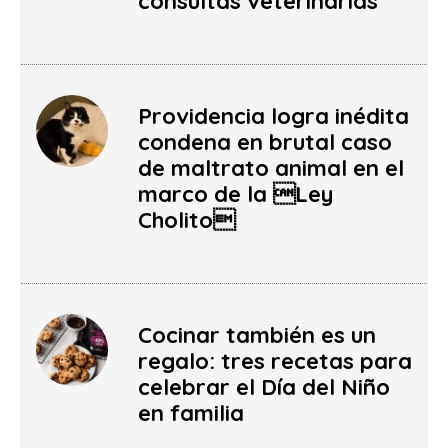
consultas veterinarias
Providencia logra inédita
condena en brutal caso
de maltrato animal en el
marco de la Ley
Cholito
Cocinar también es un
regalo: tres recetas para
celebrar el Día del Niño
en familia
......
> EXERCICE:
Recopiez à l'identique toutes les lignes de texte des enregistrements ci-dessus, en laissant de côté les images.

> RÉPONSE:
consultas veterinarias
Providencia logra inédita
condena en brutal caso
de maltrato animal en el
marco de la Ley
Cholito
Cocinar también es un
regalo: tres recetas para
celebrar el Día del Niño
en familia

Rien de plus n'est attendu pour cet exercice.